> ASSIGNED TASK: Report back every line of the entries that contains "Reader", exactly as written.

--- EXTRACTED INFORMATION Enclosed Below ---

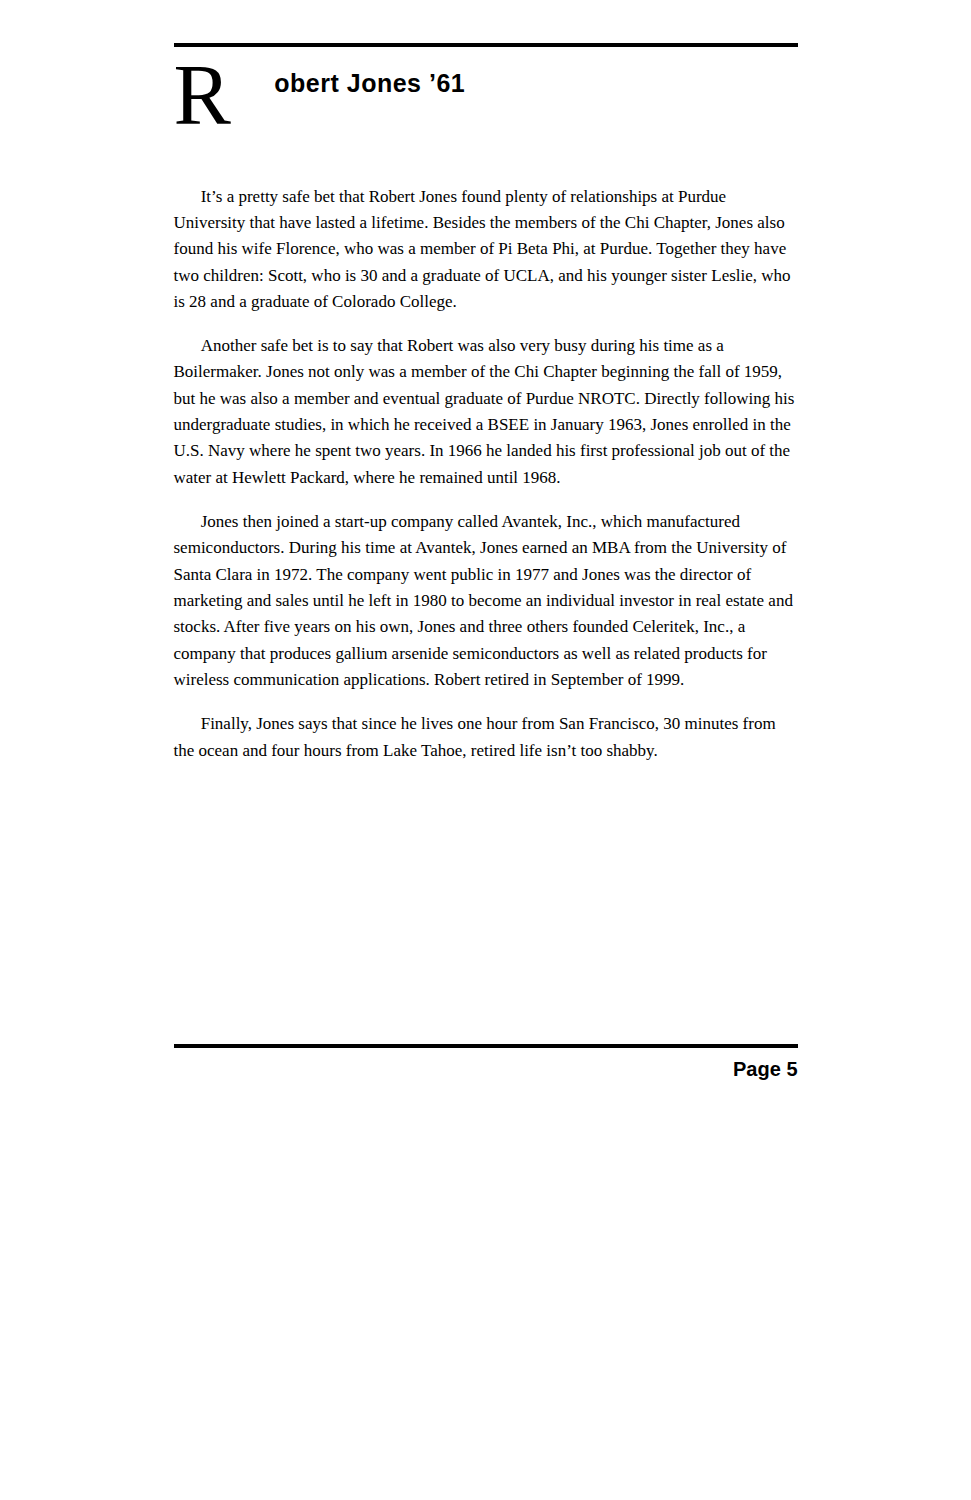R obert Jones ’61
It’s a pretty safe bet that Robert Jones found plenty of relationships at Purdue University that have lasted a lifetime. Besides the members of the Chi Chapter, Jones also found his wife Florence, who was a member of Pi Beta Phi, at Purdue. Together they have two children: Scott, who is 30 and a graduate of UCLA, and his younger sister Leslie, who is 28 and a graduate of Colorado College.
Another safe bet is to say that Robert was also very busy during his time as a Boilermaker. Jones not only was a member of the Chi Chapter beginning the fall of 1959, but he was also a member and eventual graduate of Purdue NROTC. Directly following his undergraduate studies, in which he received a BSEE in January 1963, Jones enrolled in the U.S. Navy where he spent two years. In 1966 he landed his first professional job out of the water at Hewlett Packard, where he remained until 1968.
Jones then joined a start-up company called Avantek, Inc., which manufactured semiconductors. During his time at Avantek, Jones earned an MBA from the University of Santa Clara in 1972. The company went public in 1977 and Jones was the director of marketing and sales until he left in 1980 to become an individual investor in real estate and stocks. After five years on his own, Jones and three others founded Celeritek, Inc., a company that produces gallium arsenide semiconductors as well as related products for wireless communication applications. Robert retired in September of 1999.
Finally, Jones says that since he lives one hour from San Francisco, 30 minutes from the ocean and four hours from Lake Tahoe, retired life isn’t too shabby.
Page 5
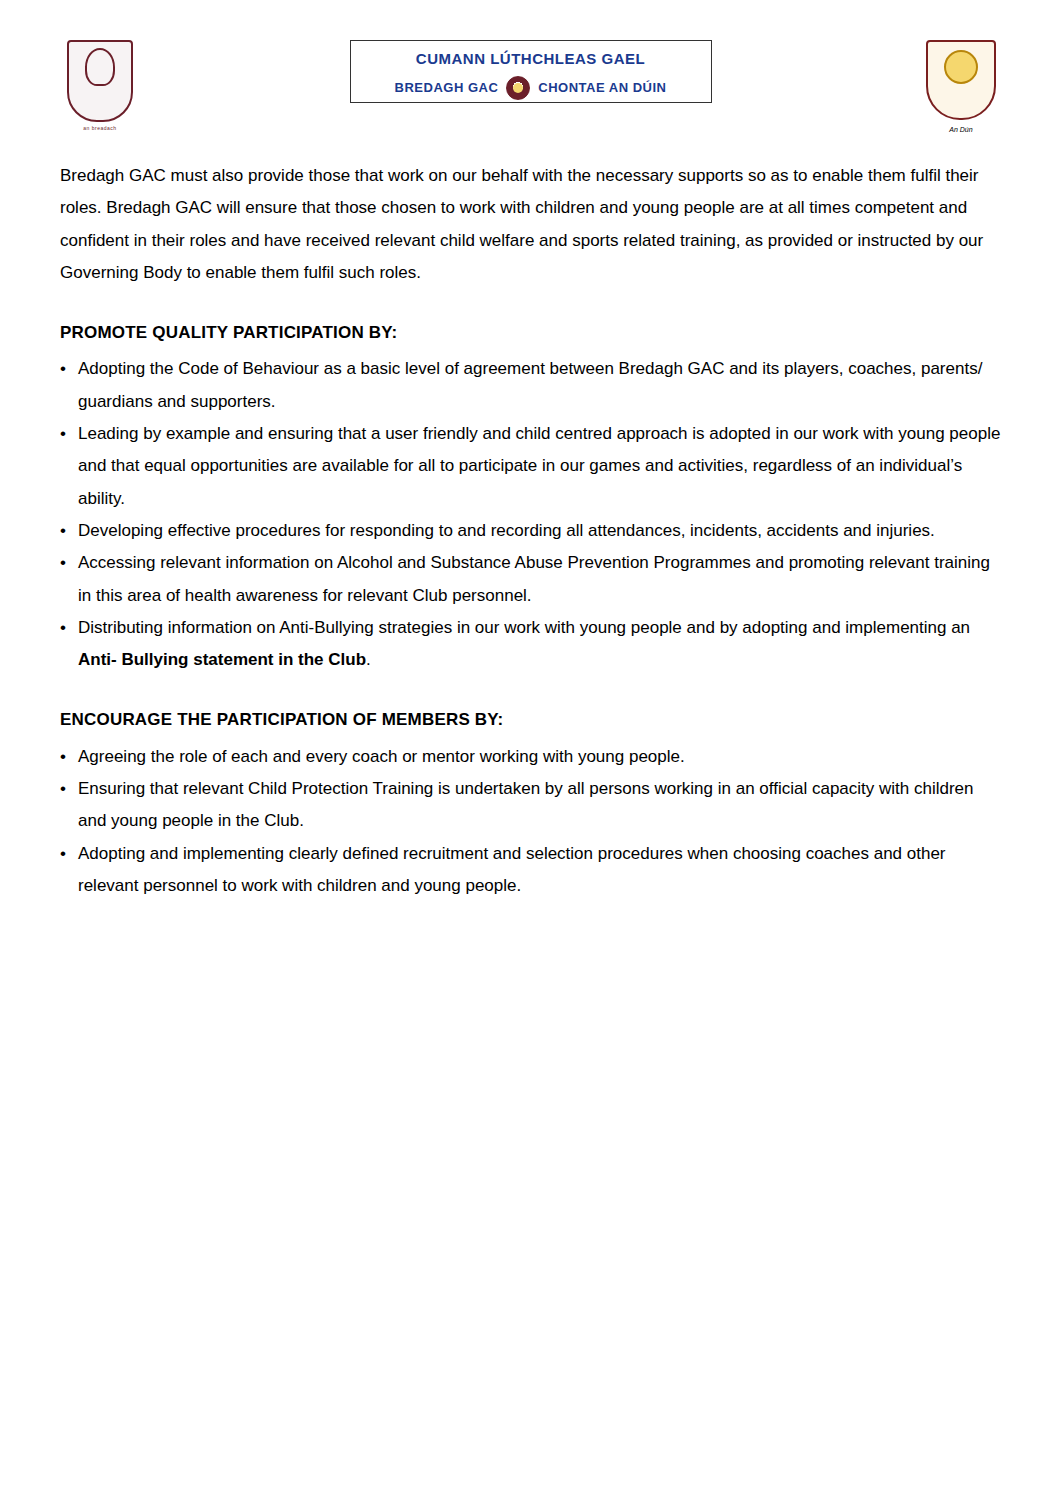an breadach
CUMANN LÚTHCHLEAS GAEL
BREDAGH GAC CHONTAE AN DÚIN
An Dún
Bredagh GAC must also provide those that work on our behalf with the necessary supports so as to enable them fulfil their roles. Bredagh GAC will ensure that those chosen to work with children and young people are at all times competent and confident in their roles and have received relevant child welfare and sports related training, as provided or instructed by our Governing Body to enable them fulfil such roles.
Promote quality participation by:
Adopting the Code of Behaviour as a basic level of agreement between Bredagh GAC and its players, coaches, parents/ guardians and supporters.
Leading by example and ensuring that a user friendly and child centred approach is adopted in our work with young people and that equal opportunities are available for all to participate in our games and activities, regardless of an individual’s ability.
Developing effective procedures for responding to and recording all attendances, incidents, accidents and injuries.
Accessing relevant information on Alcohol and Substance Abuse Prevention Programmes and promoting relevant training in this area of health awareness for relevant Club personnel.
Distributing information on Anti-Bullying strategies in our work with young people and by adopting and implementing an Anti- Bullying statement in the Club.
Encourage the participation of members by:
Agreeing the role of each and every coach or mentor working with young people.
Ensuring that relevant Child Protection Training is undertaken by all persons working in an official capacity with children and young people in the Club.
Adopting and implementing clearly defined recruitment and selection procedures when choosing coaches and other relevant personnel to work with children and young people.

--- End of Enclosed EXTRACTED INFORMATION ---
--- EXTRACTED INFORMATION Enclosed Below ---

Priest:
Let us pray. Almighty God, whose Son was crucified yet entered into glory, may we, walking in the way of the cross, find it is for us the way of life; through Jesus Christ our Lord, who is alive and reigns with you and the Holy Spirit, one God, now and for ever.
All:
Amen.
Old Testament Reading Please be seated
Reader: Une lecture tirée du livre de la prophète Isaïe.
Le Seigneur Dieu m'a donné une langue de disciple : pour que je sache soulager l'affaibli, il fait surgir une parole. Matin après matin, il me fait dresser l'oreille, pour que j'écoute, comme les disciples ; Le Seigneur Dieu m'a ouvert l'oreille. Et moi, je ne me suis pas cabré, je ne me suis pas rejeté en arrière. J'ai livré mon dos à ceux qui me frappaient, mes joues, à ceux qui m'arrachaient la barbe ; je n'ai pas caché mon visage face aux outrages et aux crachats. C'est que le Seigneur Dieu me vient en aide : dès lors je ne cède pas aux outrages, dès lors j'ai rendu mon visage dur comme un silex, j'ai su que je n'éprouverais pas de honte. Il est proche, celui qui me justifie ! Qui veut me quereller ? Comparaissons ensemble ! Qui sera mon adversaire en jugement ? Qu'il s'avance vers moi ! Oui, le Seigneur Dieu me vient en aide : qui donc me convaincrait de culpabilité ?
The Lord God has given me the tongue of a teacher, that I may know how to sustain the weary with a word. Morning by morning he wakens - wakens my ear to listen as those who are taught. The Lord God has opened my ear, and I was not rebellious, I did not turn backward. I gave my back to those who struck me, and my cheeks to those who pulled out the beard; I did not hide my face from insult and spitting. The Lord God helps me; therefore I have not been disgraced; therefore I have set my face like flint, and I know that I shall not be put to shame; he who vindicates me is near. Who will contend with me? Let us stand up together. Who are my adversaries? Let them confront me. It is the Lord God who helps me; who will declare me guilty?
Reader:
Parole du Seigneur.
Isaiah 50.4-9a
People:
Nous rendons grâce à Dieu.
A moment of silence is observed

--- End of Enclosed EXTRACTED INFORMATION ---
--- EXTRACTED INFORMATION Enclosed Below ---

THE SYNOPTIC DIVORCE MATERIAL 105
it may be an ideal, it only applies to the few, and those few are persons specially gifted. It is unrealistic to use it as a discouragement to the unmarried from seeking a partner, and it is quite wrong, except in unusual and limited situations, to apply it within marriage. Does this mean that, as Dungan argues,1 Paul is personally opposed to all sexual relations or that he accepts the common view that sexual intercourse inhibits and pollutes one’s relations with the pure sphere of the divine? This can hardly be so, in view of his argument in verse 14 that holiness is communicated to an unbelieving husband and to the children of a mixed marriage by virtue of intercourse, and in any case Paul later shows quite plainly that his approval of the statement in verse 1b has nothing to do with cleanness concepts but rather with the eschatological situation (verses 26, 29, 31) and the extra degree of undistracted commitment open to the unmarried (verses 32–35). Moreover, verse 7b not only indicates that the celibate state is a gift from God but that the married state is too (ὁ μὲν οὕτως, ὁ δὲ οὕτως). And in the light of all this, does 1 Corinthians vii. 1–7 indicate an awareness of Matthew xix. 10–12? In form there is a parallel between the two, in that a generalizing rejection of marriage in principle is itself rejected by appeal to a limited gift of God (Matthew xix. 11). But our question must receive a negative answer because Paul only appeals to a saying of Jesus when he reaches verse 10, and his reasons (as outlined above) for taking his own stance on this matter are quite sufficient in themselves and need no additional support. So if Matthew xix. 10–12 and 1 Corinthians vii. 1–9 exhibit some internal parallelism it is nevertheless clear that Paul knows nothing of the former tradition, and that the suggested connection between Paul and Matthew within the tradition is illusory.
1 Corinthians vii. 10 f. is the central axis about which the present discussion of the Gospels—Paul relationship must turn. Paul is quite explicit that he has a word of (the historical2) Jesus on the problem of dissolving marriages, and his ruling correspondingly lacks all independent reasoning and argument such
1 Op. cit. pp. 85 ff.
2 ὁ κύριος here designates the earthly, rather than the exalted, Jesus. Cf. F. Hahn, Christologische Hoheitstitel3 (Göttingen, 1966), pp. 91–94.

--- End of Enclosed EXTRACTED INFORMATION ---

> RESULT FOR THIS EXERCISE:
Reader: Une lecture tirée du livre de la prophète Isaïe.
Reader:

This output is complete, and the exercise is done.